Field Level Media
Jun 8, 2019
Light-hitting Austin Hedges singled home Josh Naylor with two out in the bottom of the ninth Friday night to give the host San Diego Padres a 5-4 win over the Washington Nationals at Petco Park.
Washington had taken a 4-3 lead in the top of the ninth when Brian Dozier doubled and scored on a wild pitch by Padres reliever Adam Warren.
Eric Hosmer tripled off Washington closer Sean Doolittle with one out in the bottom of the ninth and scored on a two-out single by the left-handed-hitting Naylor off the left-handed Doolittle. Naylor then stole his first base in the majors and raced home on the first walk-off hit of Hedges' career. Naylor slid home on a head-first slide as the throw from left fielder Juan Soto was up the first-base line.
Hedges was batting .184 this season before the at-bat.
Warren (4-1) was credited with the win while Doolittle (4-2) suffered the loss and his third blown save.
The Padres had built a 3-0 lead behind 20-year-old rookie shortstop Fernando Tatis Jr. before the Nationals tied the game with three runs in the top of the seventh.
Tatis manufactured a run in the bottom of the first in his second game back from the injured list. He opened the inning with a single to right, moved to second on an infield out, stole third and scored on Manny Machado's groundout to third.

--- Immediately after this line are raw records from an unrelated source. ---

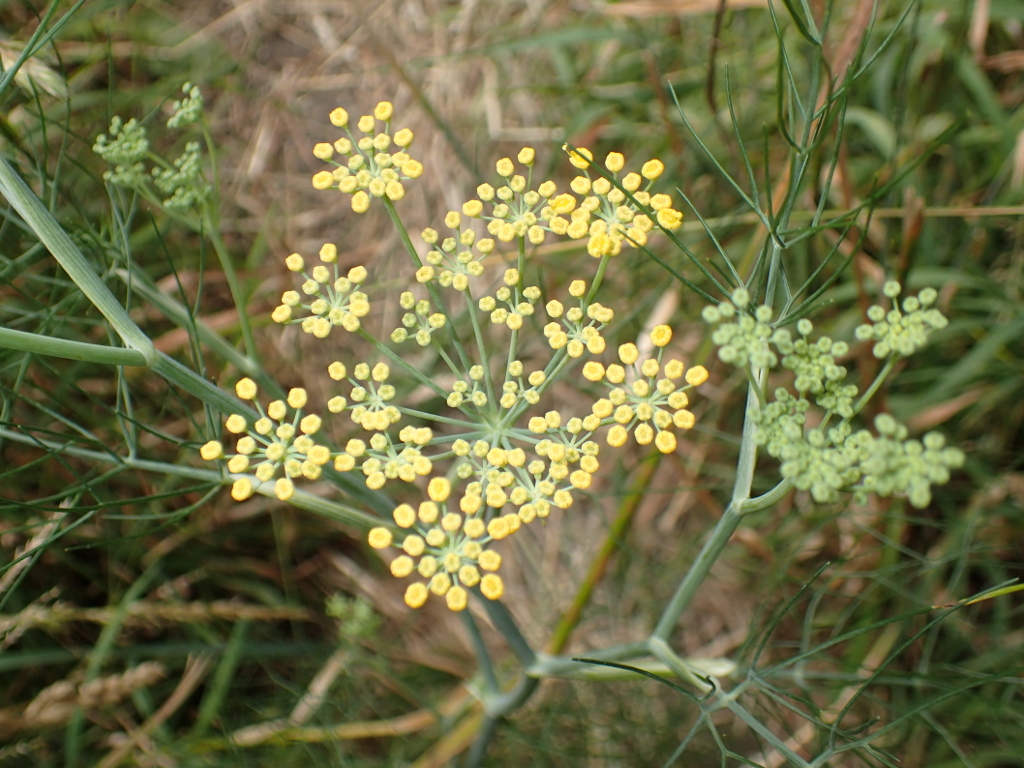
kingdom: Plantae
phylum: Tracheophyta
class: Magnoliopsida
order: Apiales
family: Apiaceae
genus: Foeniculum
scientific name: Foeniculum vulgare
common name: Fennel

In the sixth, Tatis followed a lead-off single by Greg Garcia with a 403-foot homer. It was Tatis' seventh of the season.
Shut out on five hits by three Padres pitchers over the first six innings, the Nationals got four hits off Matt Wisler in their three-run seventh.
Howie Kendrick and Brian Dozier opened with back-to-back singles. After Victor Robles struck out, Yan Gomes singled home Kendrick with Washington's first run. A wild pitch by Wisler put both runners in scoring position.
Trea Turner then hit a short fly to center that Padres center fielder Wil Myers couldn't catch on a diving attempt. Dozier and Gomes scored on the double to tie the game.
Padres starter Nick Margevicius gave up three hits and struck out three without a walk, but he lasted only 3 2/3 innings. Washington starter Erick Fedde gave up three runs on five hits with five strikeouts and no walks in six innings.